No entanto, não poderíamos dizer que essa ausência foi
completa na sua vida. Existiram alguns momentos com seu pai, mas no fundo, Laura
sempre sentia uma frustração no final desses encontros. Nada era dito, ambos
não manifestavam o sentimento de estranheza, falta de afinidade e intimidade
que existia entre eles. E ela retornava para sua casa evitando pensar no
assunto, pois talvez aquela situação pudesse causar muita dor.

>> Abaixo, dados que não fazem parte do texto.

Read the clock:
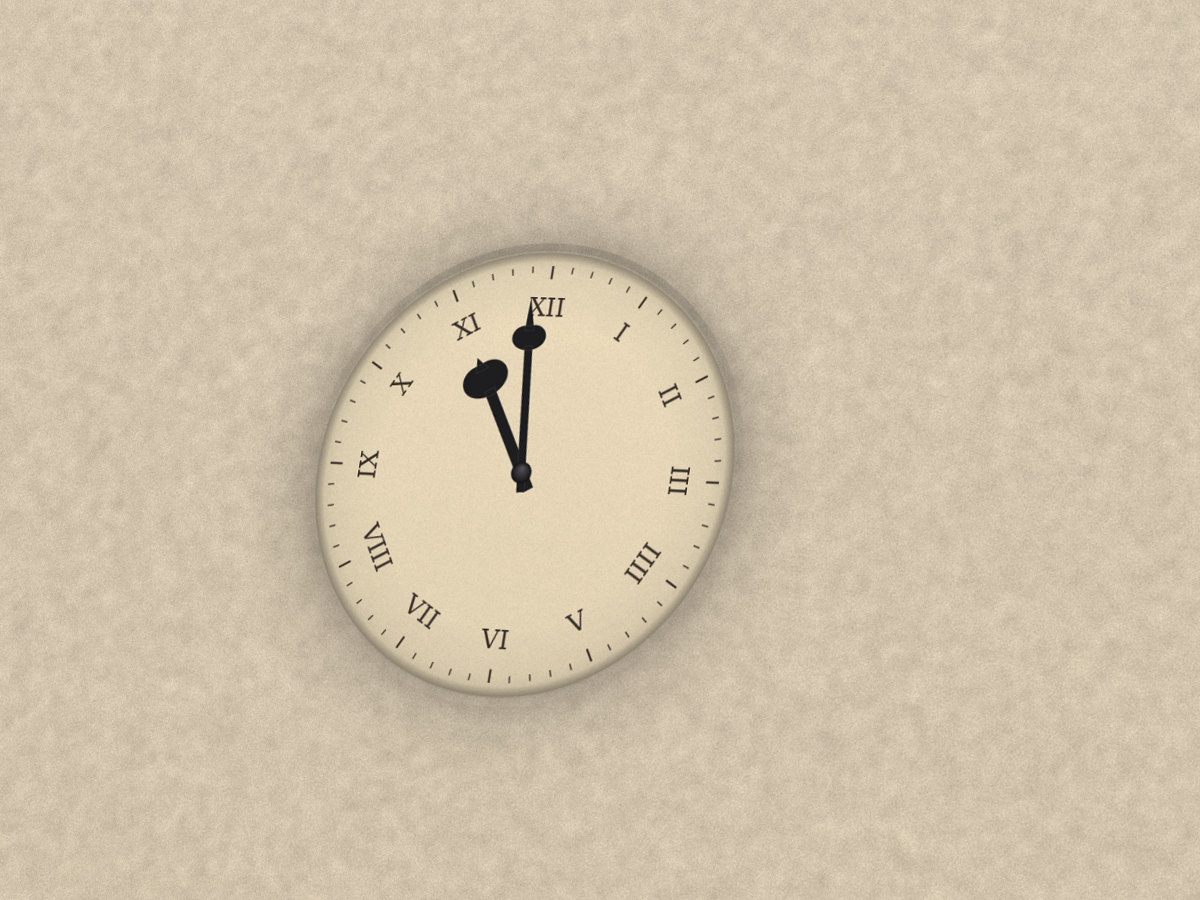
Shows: 10:59
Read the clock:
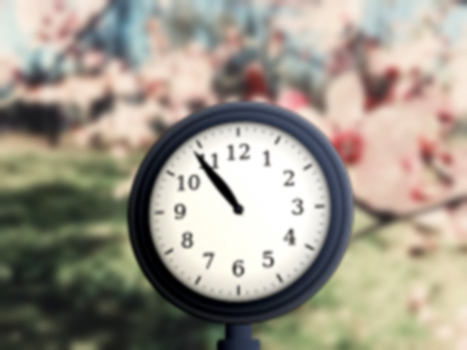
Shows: 10:54
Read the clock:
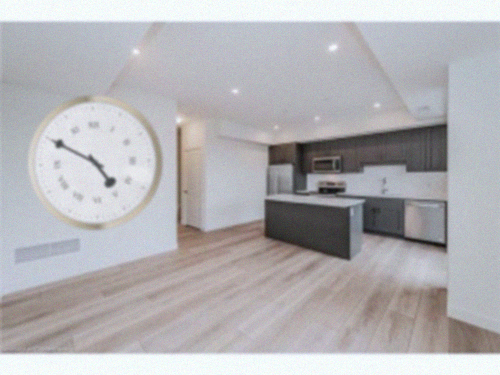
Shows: 4:50
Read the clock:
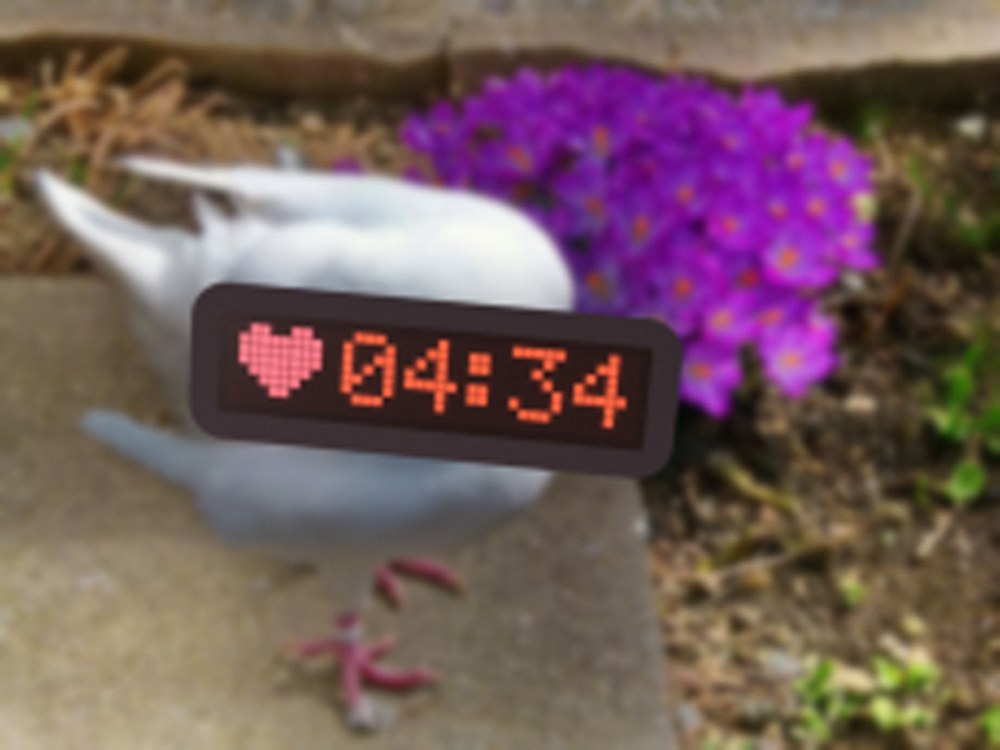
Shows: 4:34
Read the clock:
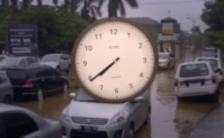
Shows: 7:39
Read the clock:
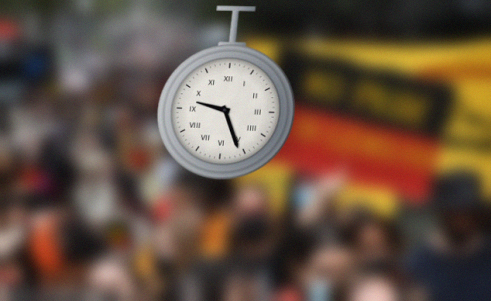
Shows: 9:26
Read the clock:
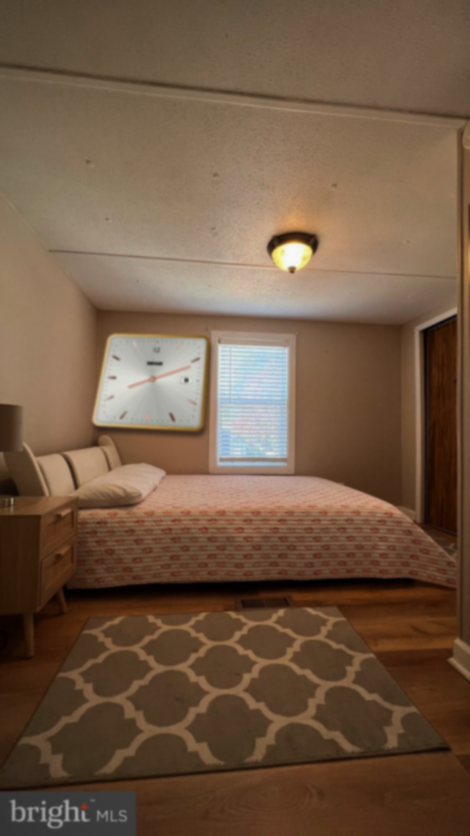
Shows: 8:11
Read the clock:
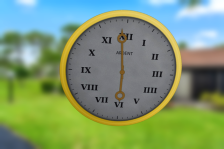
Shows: 5:59
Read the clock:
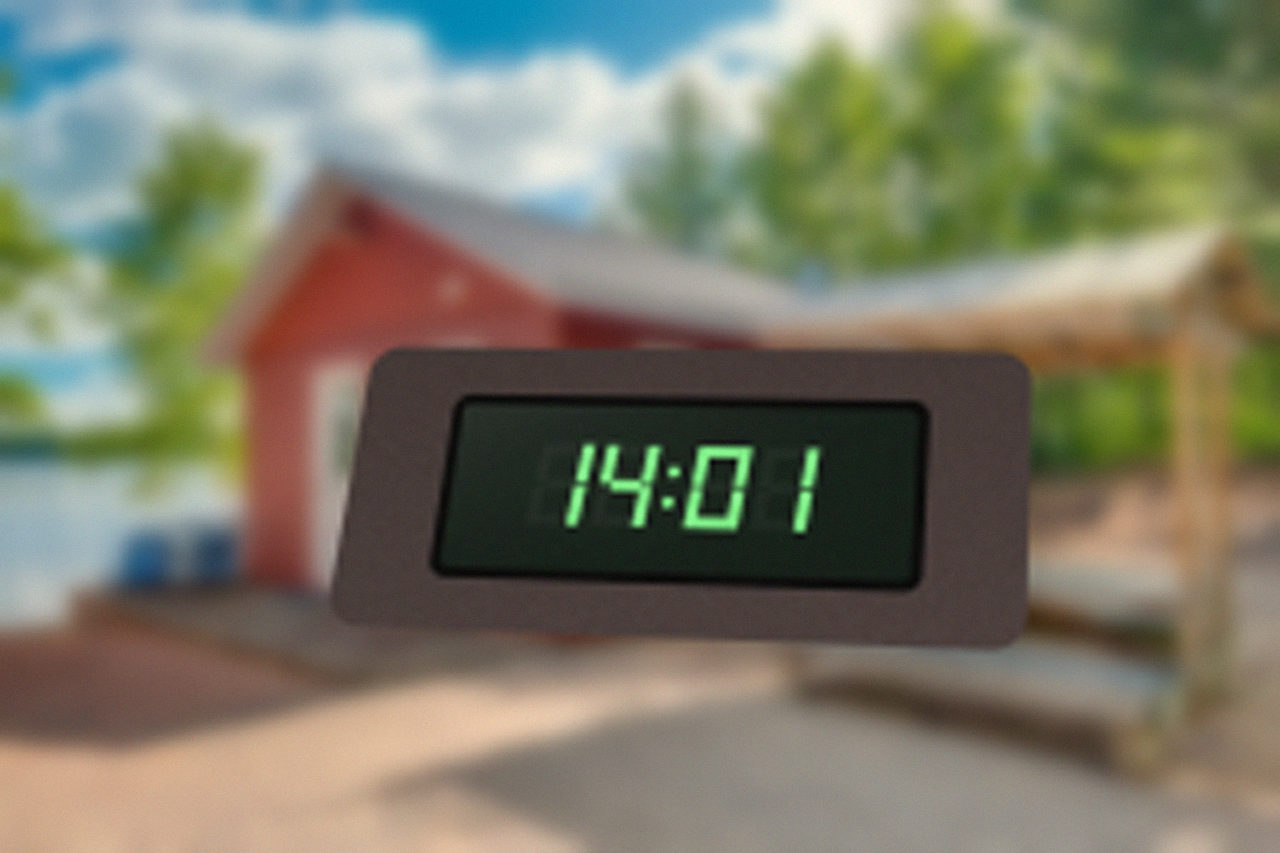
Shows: 14:01
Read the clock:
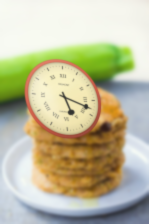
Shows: 5:18
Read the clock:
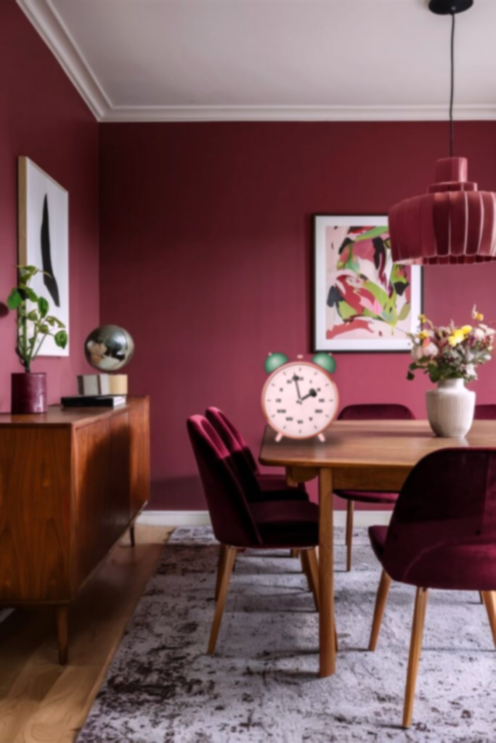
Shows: 1:58
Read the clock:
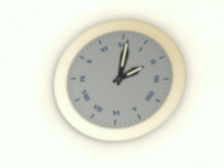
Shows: 2:01
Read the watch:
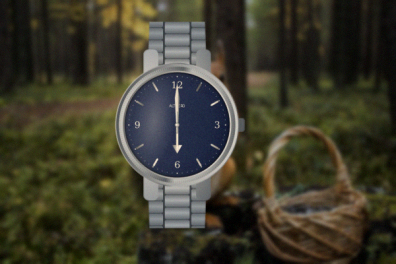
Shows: 6:00
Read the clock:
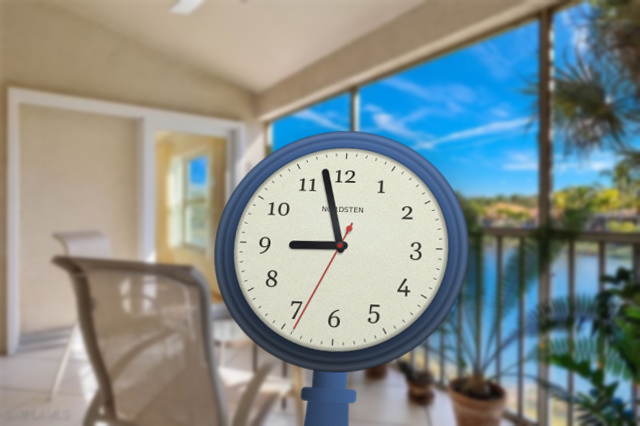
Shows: 8:57:34
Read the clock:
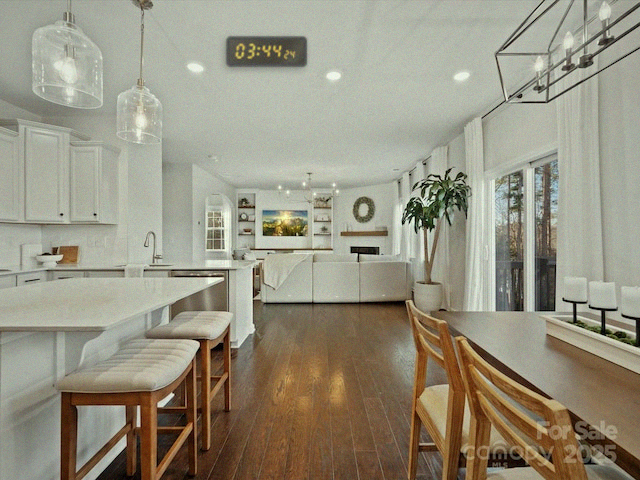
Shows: 3:44
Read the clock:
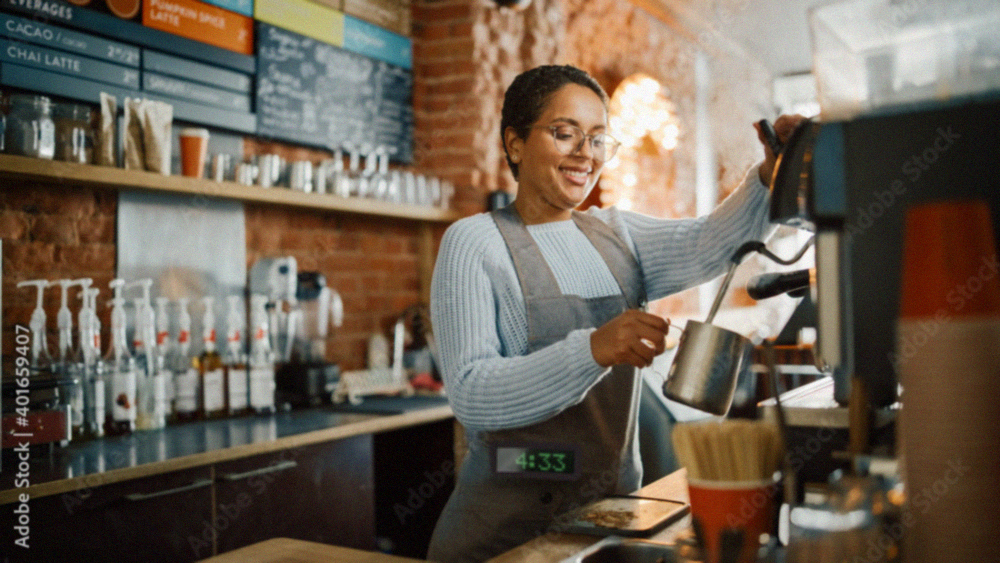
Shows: 4:33
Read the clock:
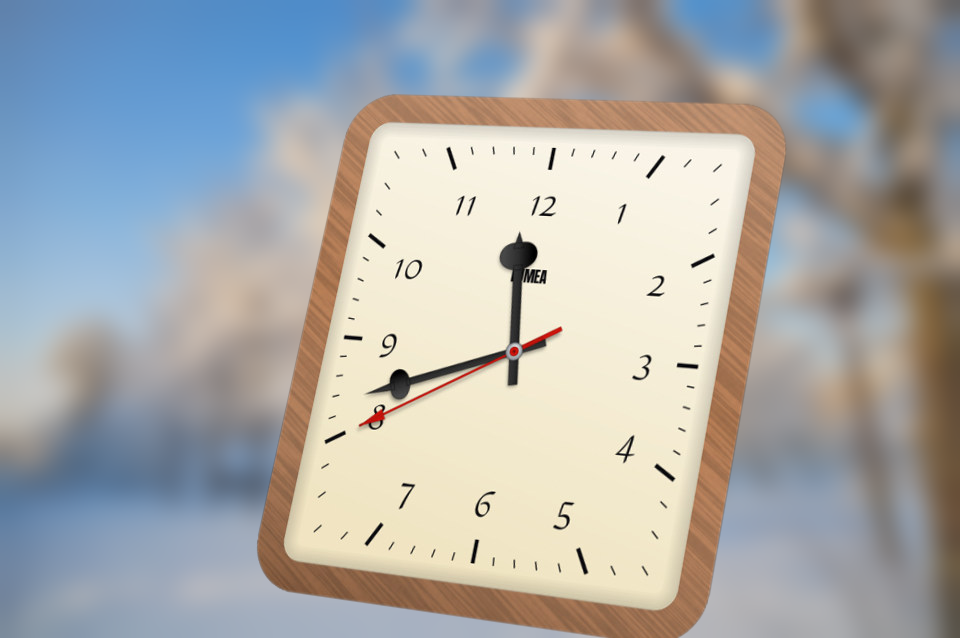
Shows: 11:41:40
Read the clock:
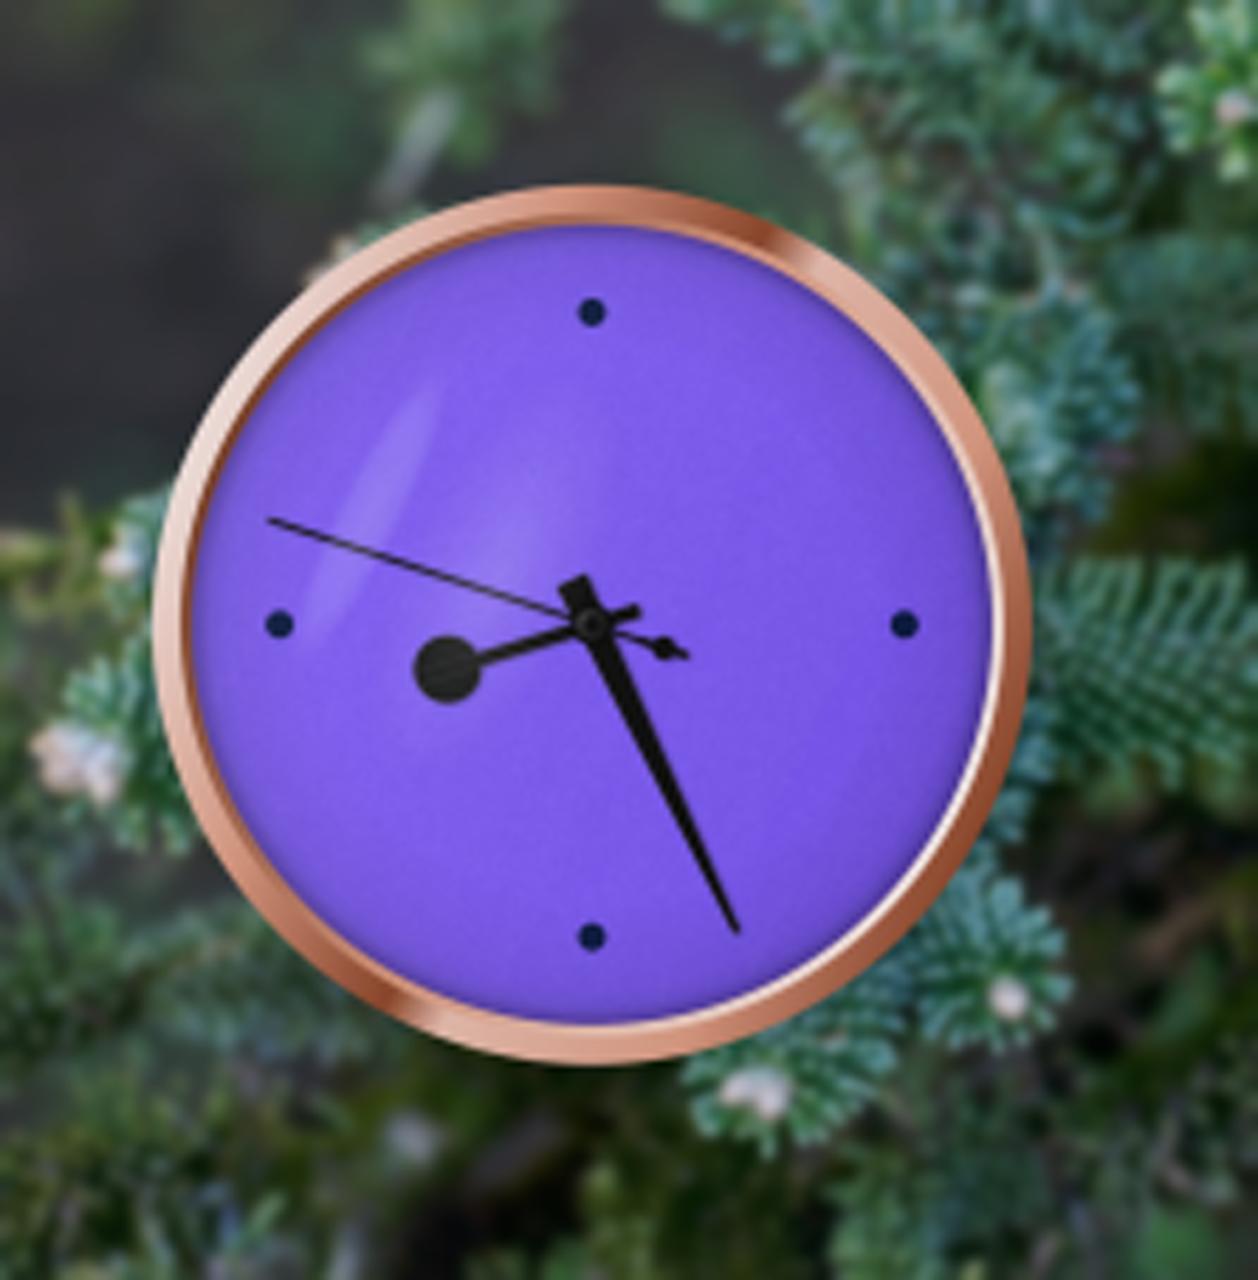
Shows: 8:25:48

Já com 30 anos, na ocasião do seu casamento, à pedido
de sua mãe, telefonou para o seu pai avisando que iría se casar. Sería apenas
um jantar, um casamento no cartório, para oficializar um relacionamento de oito
anos. Mas para Laura não havia sido um convite ao seu pai, apenas um
comunicado.
No dia seguinte, o pai ligou para Laura, e para sua
surpresa desta vez comunicando que estaría presente no casamento. No entanto, mais
surpreendente ainda, foi Laura dizer para seu pai que não gostaría que ele
estivesse presente nesse dia.
Esse “não” na verdade foi um impulso de expressar seus
sentimentos e de “quebrar” aquela farsa
de que tudo estava bem entre eles, uma tentativa de colocar um limite nas ações
de seu pai em relação a ela, para que ele entendesse que as suas atitudes ou a
falta delas haviam causado muita dor. Entretanto, também foi um “não” cheio de
raiva e mágoa carregadas durante anos, e que ela acreditava dizer respeito
apenas ao seu irmão. Mas então, junto com esse limite imposto, com esse pedido de
respeito, ela despejou toda a sua dor de fatos que haviam acontecido durante
sua vida, sem dizer o que realmente estava sentindo, apenas apontando todos os
“erros” dele.
Apesar de ela estar segura da sua atitude ao não
permitir que seu pai fosse ao seu casamento, um mau-estar surgiu em Laura após
este desabafo. O que devería ter sido um momento para mostrar sua dor para o
seu pai, para mostrar o quanto aquela criança havia sido maltratada, as
palavras viraram-se contra ela. A mensagem de dor não alcançou o coração do seu
pai, mas apenas a raiva.
A partir desse dia até hoje eles não se falaram mais. Laura tentou uma reaproximação, mas não obteve um retorno. Ela não sabe por qual
motivo ele cortou definitivamente relações com ela depois desse dia, se pela
mesma raiva que foi proferida contra ele, por vergonha, por indiferença, por mágoa... Ela sabe que finalmente conseguiu expressar algum sentimento, consciente ou
inconsciente, de forma correta ou não. Mas acima de tudo ela percebeu que se
quer mostrar a sua dor ao outro, e se quer ser compreendida, não será através
de acusações que irá conseguir. Ela espera um dia voltar a falar com esse pai,
não na esperança de encontrar um relacionamento de pai e filha, mas para que ambos sigam em
paz os seus caminhos.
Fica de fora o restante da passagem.